I made banana bread this morning and added a ton of chopped walnuts and told J. 'the only time I don't miss H. is when I make banana bread'.  He gave me a cryptic 'huh!?'  I said 'we never added nuts to any quick breads we made because H. doesn't like nuts!  And we LOVE LOTS of walnuts in banana nut bread so yay!  We made it the way we like it.'  I know it's silly but for a moment, I missed him just a scintilla less than I did the moment before.  

And started missing him all over again as I put the bread in the oven.    

I turn 62 next Saturday!  Woot woot!  I applied for Social Security in April and it will officially start in August!  Another woot woot!!  I am heading to Atlantis next Thursday for a night or two (or three).  J. will join me for dinner on Thursday and brunch on Saturday morning and I will decide how many nights to actually stay in the hotel based on the luck I have on the slots.  I'm sort of looking at it as a last hurrah for this six month point reporting period - low and slow for the rest of June - and then back to normal in July.  Though we do have quite a few 'events' in June that will get us to the casino on a couple of Saturdays....but most months have that.  

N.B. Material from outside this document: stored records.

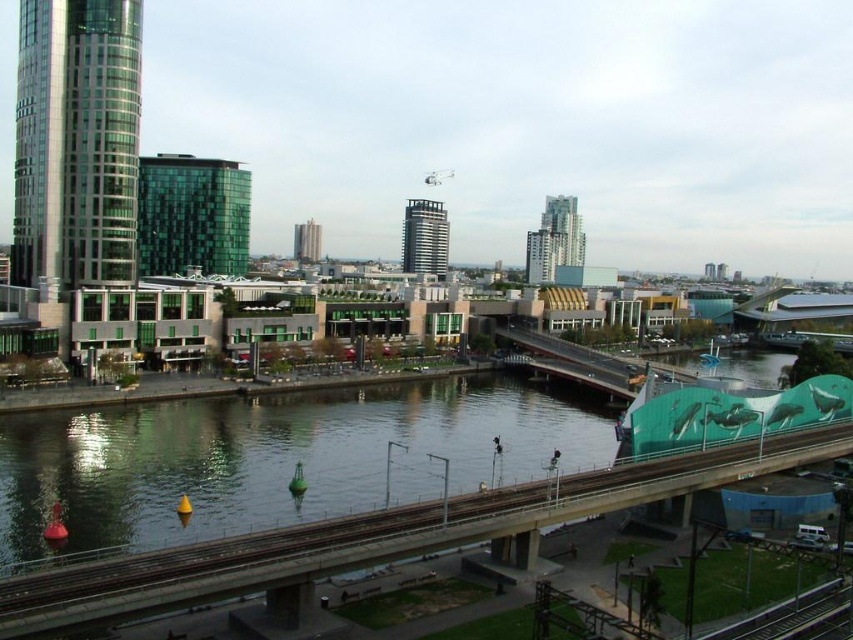
Find the location of a particular element. This screenshot has width=853, height=640. green glass building at upper left is located at coordinates (192, 216).

Which is more to the left, green glass building at upper left or green glass tower at center?

Positioned to the left is green glass tower at center.

Who is more distant from viewer, (x=155, y=198) or (x=310, y=228)?

The point (x=310, y=228) is behind.

You are a GUI agent. You are given a task and a screenshot of the screen. Output one action in this format:
    pyautogui.click(x=<x>, y=<y>)
    Task: Click on the green glass building at upper left
    The image size is (853, 640).
    Given the screenshot: What is the action you would take?
    pyautogui.click(x=192, y=216)

Is glassy concrete skyscraper at center below metallic glass tower at center?

Yes.

Is glassy concrete skyscraper at center positioned in front of metallic glass tower at center?

That is True.

This screenshot has height=640, width=853. Find the location of `glassy concrete skyscraper at center`. glassy concrete skyscraper at center is located at coordinates (554, 241).

Does clear water at center appear under glassy metallic skyscraper at left?

Yes.

Measure the distance between point [125,492] and camera.

Point [125,492] is 72.32 meters away from camera.

Find the location of a particular element. This screenshot has height=640, width=853. clear water at center is located at coordinates (270, 460).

B. is heading to Ft. Dix, New Jersey in a week or so.  J. told me that B.'s official report date is June 10th but his soon-to-be boss sent him a message that they don't have him on the official 'duty roster' until July 1st - to give him some time to get settled in his apartment, familiar with the area and a little down time post-move.  B. is juggling a gazillion things - in addition to moving to a new state, he's also trying hard to get his private pilot license before he moves.  He hopes to have his official check flight on my birthday next Saturday - and getting all the flying stuff done before he heads further east is important because he doesn't want to have to start over with a new flight school.  Yes, most of his lessons are done but if he doesn't complete his license requirements before he moves, it is very likely he will incur additional expenses to finish up with a new flight school in another state.  So fingers crossed.  He's got a lot of moving parts right now.